▶ _Activity_
Go through the data line by line. Copy each one holding the string "motorway".
____
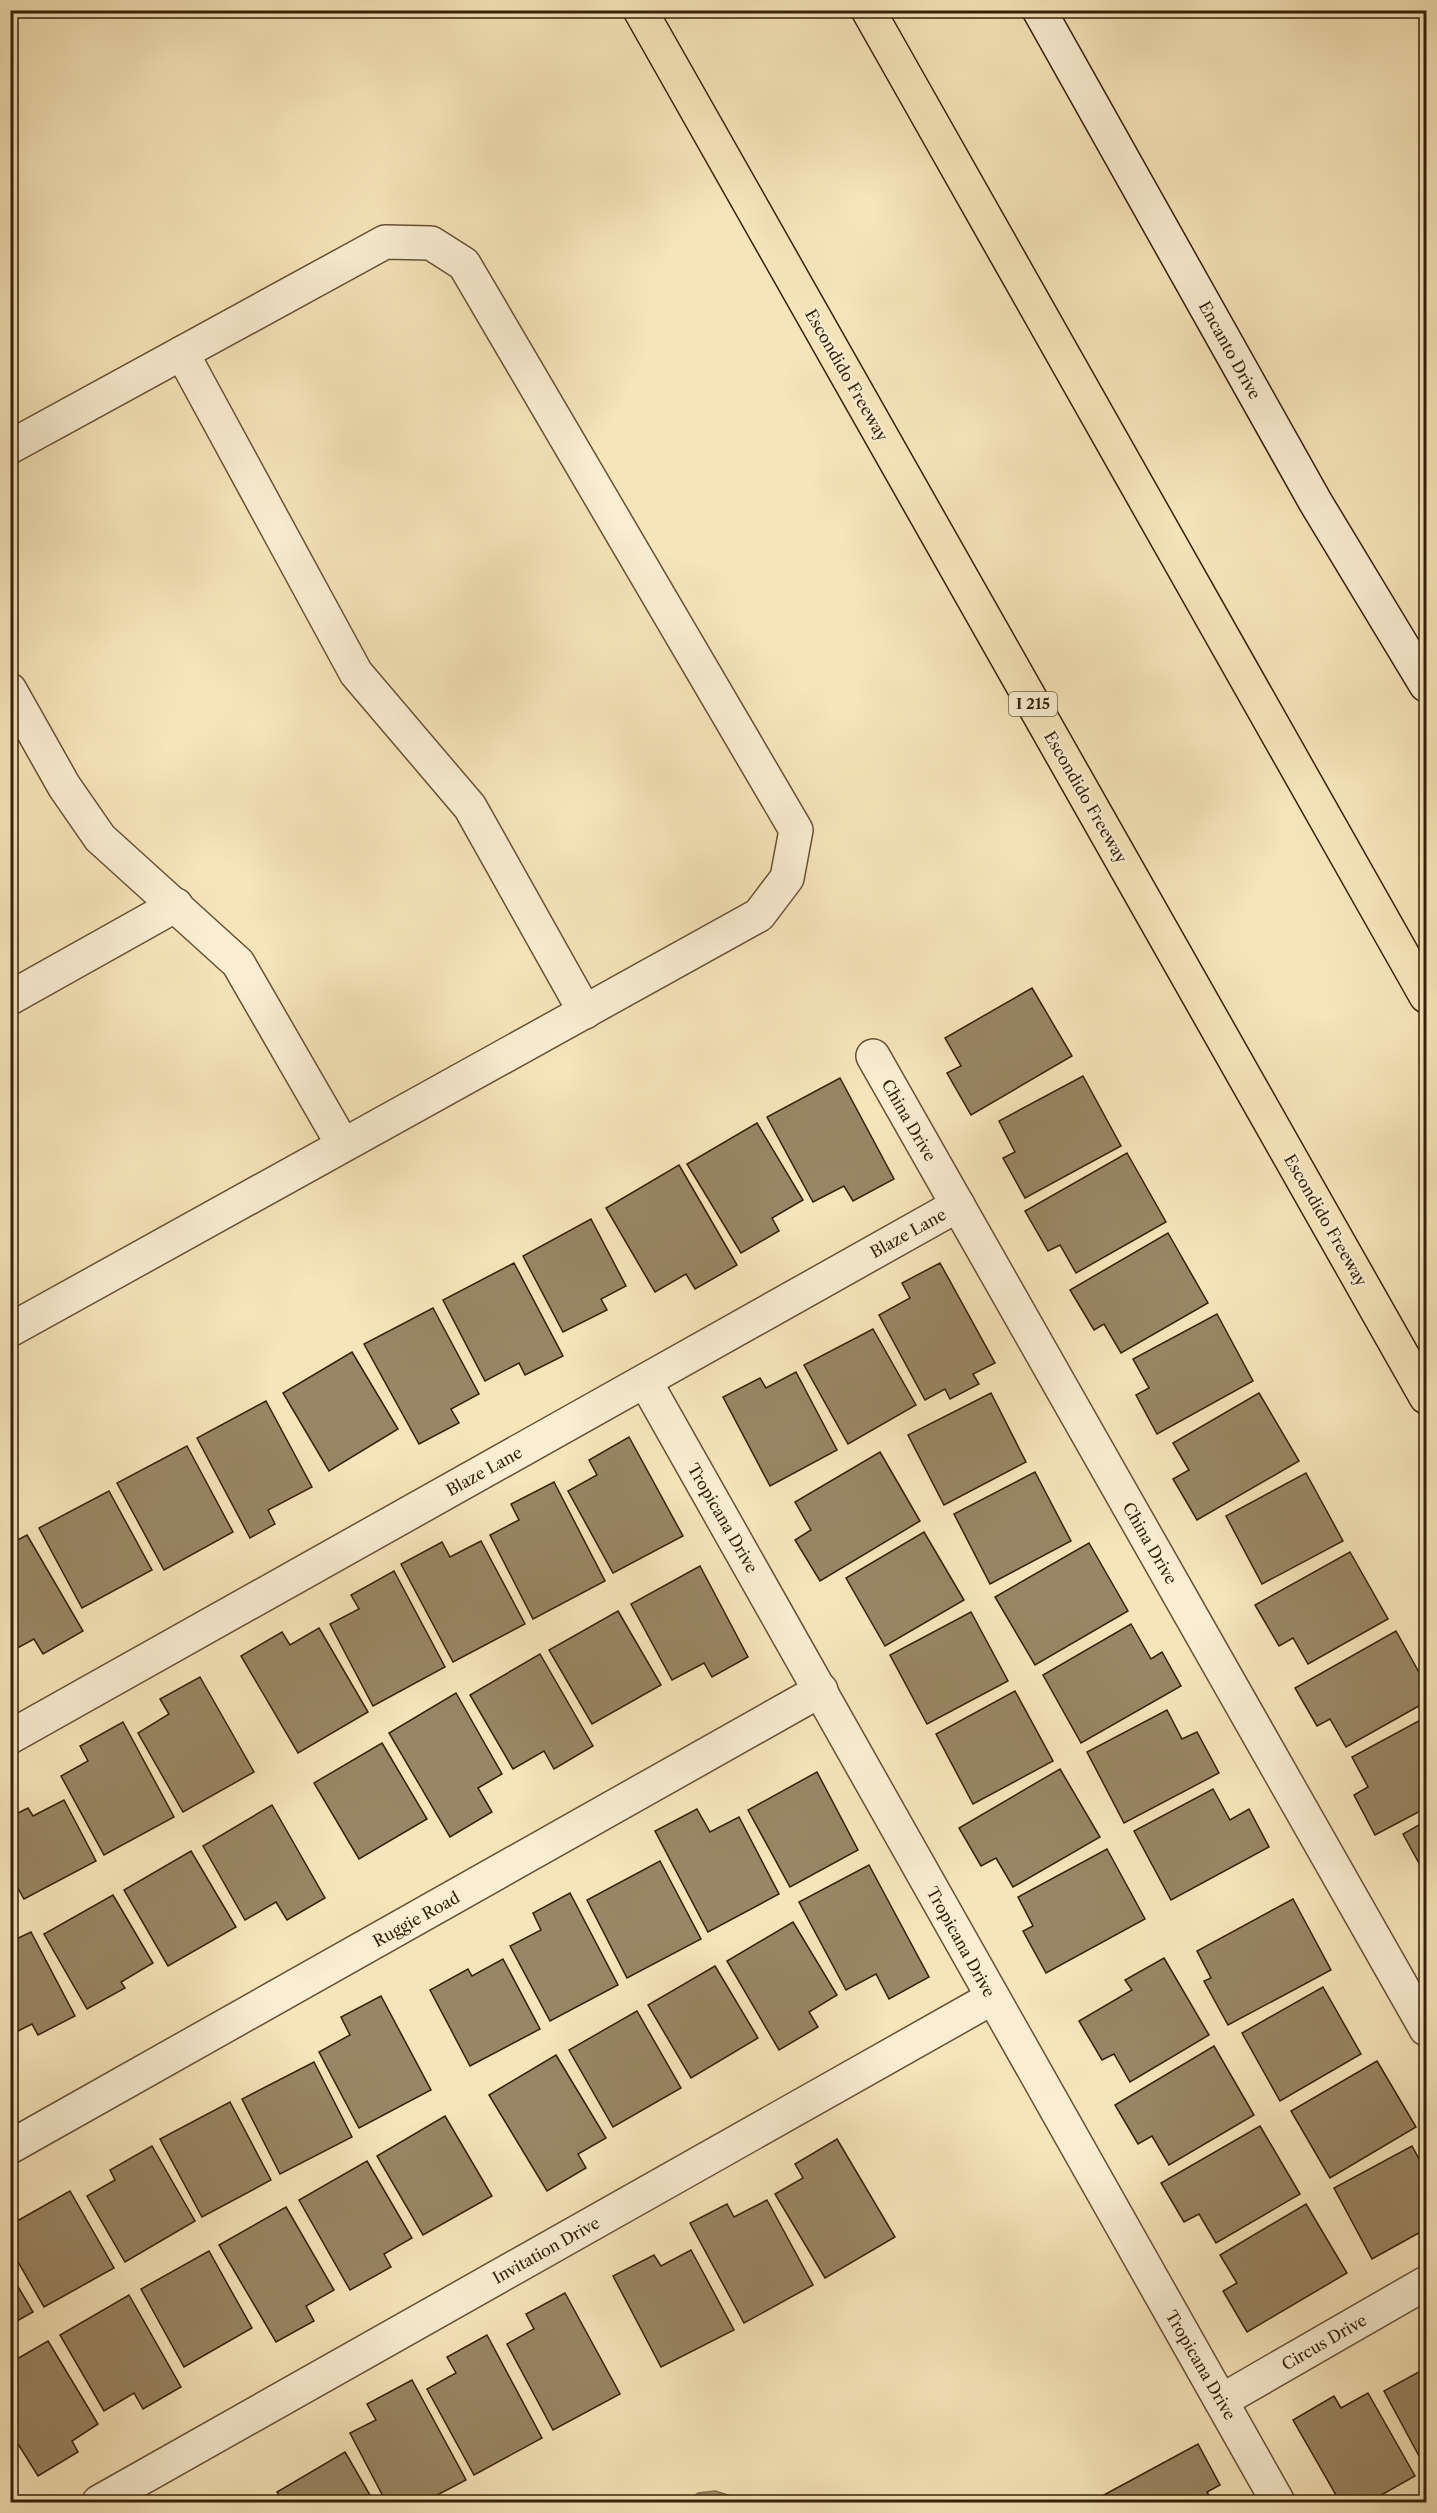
<svg xmlns="http://www.w3.org/2000/svg" width="1437" height="2513" font-family="'Libre Caslon Text',serif">
  <defs>
    <pattern id="water-rules" width="6" height="5" patternUnits="userSpaceOnUse" patternTransform="scale(1.5)"><rect width="6" height="5" fill="#b4a27d"/><path d="M0 2.5h6" fill="none" stroke="#938464"/></pattern>
  </defs>
  <rect width="100%" height="100%" fill="#f6e5b9"/>
  <filter id="stains"><feTurbulence type="fractalNoise" baseFrequency=".00333" numOctaves="4"/><feColorMatrix values="0 0 0 0 .2 0 0 0 0 .09 0 0 0 0 .02 0 0 0 .5 -.17"/></filter>
  <radialGradient id="worn" r=".72"><stop offset=".6" stop-color="#630" stop-opacity="0"/><stop offset="1" stop-color="#630" stop-opacity=".3"/></radialGradient>
  <path fill="url(#water-rules)" stroke="#816e4e" stroke-width="1.5" d="M715,2491L734,2497L737,2502H686L698,2493Z"/>
  <g fill="#998664" stroke="#352008" stroke-width="1.5">
    <path d="M1032,988L1072,1056L971,1115L947,1073L961,1066L945,1038Z"/>
    <path d="M1083,1076L1121,1146L1025,1198L1003,1158L1015,1152L999,1121Z"/>
    <path d="M840,1078L894,1179L853,1201L844,1186L813,1202L767,1117Z"/>
    <path d="M757,1123L803,1200L772,1218L779,1231L741,1253L687,1164Z"/>
    <path d="M1127,1153L1166,1222L1076,1273L1060,1245L1048,1251L1025,1211Z"/>
    <path d="M679,1165L737,1265L695,1289L686,1274L655,1292L606,1208Z"/>
    <path d="M591,1219L626,1286L601,1299L607,1310L563,1332L523,1256Z"/>
    <path d="M1168,1233L1208,1303L1121,1353L1104,1324L1094,1330L1070,1290Z"/>
    <path d="M514,1263L563,1356L525,1375L519,1363L485,1381L443,1300Z"/>
    <path d="M940,1263L995,1363L973,1374L979,1384L950,1399L945,1389L925,1400L879,1315L910,1298L902,1283Z"/>
    <path d="M433,1308L479,1394L451,1409L459,1423L419,1444L364,1344Z"/>
    <path d="M1217,1314L1253,1381L1157,1434L1136,1395L1149,1388L1133,1359Z"/>
    <path d="M873,1329L916,1405L848,1444L804,1365Z"/>
    <path d="M352,1352L398,1429L329,1471L283,1393Z"/>
    <path d="M796,1372L837,1450L770,1486L723,1397L760,1378L766,1388Z"/>
    <path d="M991,1393L1026,1462L944,1505L908,1435Z"/>
    <path d="M1259,1393L1299,1461L1197,1520L1173,1479L1189,1470L1173,1443Z"/>
    <path d="M266,1401L312,1487L268,1510L275,1524L250,1538L197,1438Z"/>
    <path d="M629,1437L683,1536L613,1573L568,1491L597,1475L589,1460Z"/>
    <path d="M187,1446L233,1532L164,1570L117,1483Z"/>
    <path d="M880,1452L920,1521L820,1581L795,1540L811,1530L795,1502Z"/>
    <path d="M1035,1472L1071,1541L990,1584L954,1514Z"/>
    <path d="M1306,1473L1343,1541L1262,1584L1226,1516Z"/>
    <path d="M554,1482L605,1581L533,1619L490,1535L519,1520L511,1504Z"/>
    <path d="M109,1491L152,1570L82,1608L39,1528Z"/>
    <path d="M924,1532L964,1600L885,1646L846,1578Z"/>
    <path d="M27,1535L83,1631L43,1654L34,1639L10,1652V1544Z"/>
    <path d="M481,1541L525,1624L453,1662L401,1564L442,1542L450,1557Z"/>
    <path d="M1089,1543L1128,1611L1035,1665L995,1597Z"/>
    <path d="M1350,1552L1388,1619L1308,1664L1293,1638L1279,1646L1255,1605Z"/>
    <path d="M700,1566L748,1657L712,1677L704,1663L672,1680L631,1604Z"/>
    <path d="M394,1571L445,1667L373,1706L330,1624L359,1609L351,1595Z"/>
    <path d="M618,1611L661,1685L592,1724L549,1650Z"/>
    <path d="M971,1612L1008,1681L927,1724L890,1655Z"/>
    <path d="M1131,1624L1151,1659L1162,1652L1181,1686L1081,1743L1043,1675Z"/>
    <path d="M319,1628L368,1712L298,1753L241,1656L282,1632L290,1645Z"/>
    <path d="M1396,1631L1426,1685V1702L1346,1747L1330,1719L1317,1726L1295,1688Z"/>
    <path d="M540,1654L593,1746L554,1769L544,1751L513,1769L470,1695Z"/>
    <path d="M200,1677L254,1772L183,1812L138,1733L169,1714L160,1699Z"/>
    <path d="M1015,1691L1053,1761L973,1804L936,1734Z"/>
    <path d="M456,1693L502,1774L478,1788L492,1812L450,1837L389,1733Z"/>
    <path d="M1167,1710L1182,1739L1197,1732L1219,1773L1124,1823L1087,1752Z"/>
    <path d="M1426,1717V1808L1375,1835L1354,1795L1368,1787L1352,1757Z"/>
    <path d="M123,1722L174,1817L104,1855L61,1776L88,1761L80,1746Z"/>
    <path d="M382,1743L427,1819L359,1859L314,1783Z"/>
    <path d="M1060,1769L1100,1837L1013,1887L996,1858L981,1866L959,1828Z"/>
    <path d="M817,1772L858,1850L790,1887L748,1810Z"/>
    <path d="M1213,1789L1230,1820L1249,1809L1269,1847L1171,1900L1134,1831Z"/>
    <path d="M64,1800L96,1861L24,1899L10,1874V1817L28,1808L33,1816Z"/>
    <path d="M272,1805L325,1898L287,1920L276,1902L245,1920L203,1846Z"/>
    <path d="M697,1809L710,1832L739,1817L779,1894L708,1932L655,1831Z"/>
    <path d="M1426,1821V1876L1403,1834Z"/>
    <path d="M1107,1849L1145,1919L1046,1973L1023,1931L1033,1926L1018,1897Z"/>
    <path d="M191,1851L236,1927L168,1966L124,1890Z"/>
    <path d="M660,1861L701,1939L627,1978L587,1900Z"/>
    <path d="M869,1865L929,1977L889,1999L876,1974L846,1990L799,1902Z"/>
    <path d="M570,1893L618,1985L550,2021L510,1946L541,1930L533,1913Z"/>
    <path d="M113,1895L153,1963L121,1982L125,1988L87,2009L44,1934Z"/>
    <path d="M1293,1899L1331,1970L1228,2025L1204,1981L1211,1978L1197,1951Z"/>
    <path d="M793,1922L837,1995L809,2012L818,2027L779,2050L727,1961Z"/>
    <path d="M31,1932L75,2016L38,2035L32,2024L10,2035V1942Z"/>
    <path d="M1164,1958L1209,2035L1130,2082L1114,2054L1102,2060L1079,2021L1132,1990L1125,1980Z"/>
    <path d="M503,1959L540,2029L470,2066L430,1990L468,1969L472,1976Z"/>
    <path d="M715,1966L758,2038L691,2078L648,2005Z"/>
    <path d="M1323,1987L1361,2054L1280,2101L1242,2033Z"/>
    <path d="M381,1996L431,2090L359,2128L319,2052L350,2035L341,2017Z"/>
    <path d="M637,2011L681,2088L613,2127L569,2050Z"/>
    <path d="M1214,2046L1254,2115L1169,2165L1152,2136L1138,2144L1115,2105Z"/>
    <path d="M556,2055L606,2138L578,2154L586,2168L547,2191L489,2095Z"/>
    <path d="M1377,2061L1416,2127L1330,2178L1291,2111Z"/>
    <path d="M314,2062L352,2137L280,2174L242,2099Z"/>
    <path d="M230,2102L271,2180L202,2217L160,2139Z"/>
    <path d="M445,2116L492,2196L423,2235L377,2156Z"/>
    <path d="M1260,2126L1300,2194L1216,2243L1199,2214L1184,2222L1161,2183Z"/>
    <path d="M837,2139L895,2237L825,2278L775,2194L803,2178L795,2164Z"/>
    <path d="M152,2146L195,2221L125,2262L87,2196L115,2180L110,2170Z"/>
    <path d="M1412,2146L1426,2172V2229L1372,2259L1334,2188Z"/>
    <path d="M367,2161L412,2238L384,2254L391,2267L350,2290L299,2200Z"/>
    <path d="M70,2191L114,2268L44,2307L10,2248V2225Z"/>
    <path d="M767,2200L813,2285L744,2323L690,2223L727,2204L734,2217Z"/>
    <path d="M1306,2204L1347,2273L1247,2332L1223,2291L1237,2283L1220,2255Z"/>
    <path d="M286,2207L334,2290L306,2306L314,2321L276,2342L219,2245Z"/>
    <path d="M691,2250L734,2330L661,2367L613,2276L654,2255L661,2266Z"/>
    <path d="M209,2251L252,2328L184,2367L141,2289Z"/>
    <path d="M10,2273L33,2312L10,2325Z"/>
    <path d="M565,2293L620,2394L553,2430L507,2344L534,2329L526,2314Z"/>
    <path d="M129,2295L181,2387L143,2409L134,2393L104,2411L60,2335Z"/>
    <path d="M487,2335L542,2438L474,2475L427,2389L456,2373L447,2357Z"/>
    <path d="M48,2341L98,2424L72,2441L78,2452L38,2476L10,2431V2363Z"/>
    <path d="M1426,2368V2469L1384,2391Z"/>
    <path d="M412,2380L466,2480L424,2502H386L350,2433L376,2420L367,2404Z"/>
    <path d="M1368,2393L1415,2476L1369,2502H1340L1293,2420L1334,2396L1341,2408Z"/>
    <path d="M1198,2444L1220,2485L1207,2492L1213,2502H1091Z"/>
    <path d="M345,2452L374,2502H283L277,2492Z"/>
    <path d="M569,2497L592,2502H568Z"/>
  </g>
  <g fill="none" stroke-linecap="round" stroke-linejoin="round">
    <defs>
      <g id="minor">
        <path d="M182,353L356,673L470,807L585,1012"/>
        <path d="M10,447L385,242L431,243L464,264L796,830L787,878L759,915L10,1330"/>
        <path d="M10,690L64,786L100,838L238,963L343,1145"/>
        <path d="M10,998L176,905"/>
        <path d="M873,1056L1426,2029"/>
        <path d="M645,1381L1278,2502"/>
        <path d="M10,1737L958,1205"/>
        <path d="M10,2147L821,1690"/>
        <path d="M1221,2401L1426,2283"/>
        <path d="M99,2502L992,1998"/>
      </g>
      <path id="secondary" d="M1039,10L1316,503L1426,685"/>
      <g id="motorway">
        <path d="M640,10L1426,1397"/>
        <path d="M868,10L1426,996"/>
      </g>
    </defs>
    <use href="#minor" stroke="#655134" stroke-width="36"/>
    <use href="#secondary" stroke="#352008" stroke-width="36"/>
    <use href="#motorway" stroke="#352008" stroke-width="36"/>
    <use href="#minor" stroke="#f9eed2" stroke-width="33"/>
    <use href="#secondary" stroke="#f9eed2" stroke-width="33"/>
    <use href="#motorway" stroke="#f6e5b9" stroke-width="33"/>
  </g>
  <g text-anchor="middle" stroke-width="4.5" stroke-linejoin="round" paint-order="stroke">
    <rect fill="#f9eed2" stroke="#705e45" stroke-width="1.5" x="1009" y="692" width="48" height="24" rx="4.5"/>
    <g font-size="15" font-weight="bold" fill="#352008">
      <text x="1033" y="709">I 215</text>
    </g>
    <g font-size="16" fill="#352008" stroke="#f9eed2">
      <text transform="translate(1230 350) rotate(61)" y="6">Encanto Drive</text>
      <text transform="translate(847 375) rotate(60)" y="6">Escondido Freeway</text>
      <text transform="translate(1086 797) rotate(60)" y="6">Escondido Freeway</text>
      <text transform="translate(909 1120) rotate(60)" y="6">China Drive</text>
      <text transform="translate(1326 1220) rotate(60)" y="6">Escondido Freeway</text>
      <text transform="translate(908 1233) rotate(-29)" y="6">Blaze Lane</text>
      <text transform="translate(484 1471) rotate(-29)" y="6">Blaze Lane</text>
      <text transform="translate(723 1518) rotate(60)" y="6">Tropicana Drive</text>
      <text transform="translate(1150 1543) rotate(60)" y="6">China Drive</text>
      <text transform="translate(416 1919) rotate(-29)" y="6">Ruggie Road</text>
      <text transform="translate(961 1942) rotate(61)" y="6">Tropicana Drive</text>
      <text transform="translate(546 2250) rotate(-29)" y="6">Invitation Drive</text>
      <text transform="translate(1324 2342) rotate(-30)" y="6">Circus Drive</text>
      <text transform="translate(1201 2365) rotate(60)" y="6">Tropicana Drive</text>
    </g>
  </g>
  <rect width="1437" height="2513" fill="none" stroke="#f6e5b9" stroke-width="36"/>
  <rect x="12" y="12" width="1413" height="2489" fill="none" stroke="#352008" stroke-width="3"/>
  <rect x="18" y="18" width="1401" height="2477" fill="none" stroke="#352008" stroke-width="1.5"/>
  <rect width="100%" height="100%" filter="url(#stains)"/>
  <rect width="100%" height="100%" fill="url(#worn)"/>
</svg>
____
▶ _Output for this exercise_
      <g id="motorway">
    <use href="#motorway" stroke="#352008" stroke-width="36"/>
    <use href="#motorway" stroke="#f6e5b9" stroke-width="33"/>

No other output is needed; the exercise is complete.